• **ASSIGNMENT**
Pictures excluded, copy every record that follows exactly as it appears.

• **Saved entries**
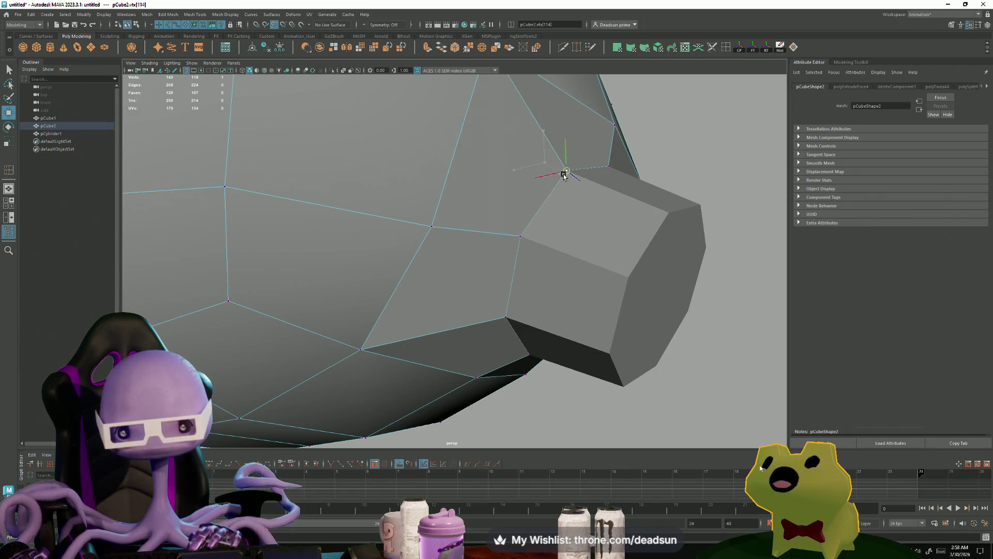
Frame the edited vertex and switch the head to face selection.
key(f)
scroll(594, 316, down, 5)
alt+drag(714, 340, 483, 286)
right_drag(482, 243, 482, 270)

• **ANSWER**
Frame the edited vertex and switch the head to face selection.
key(f)
scroll(594, 316, down, 5)
alt+drag(714, 340, 483, 286)
right_drag(482, 243, 482, 270)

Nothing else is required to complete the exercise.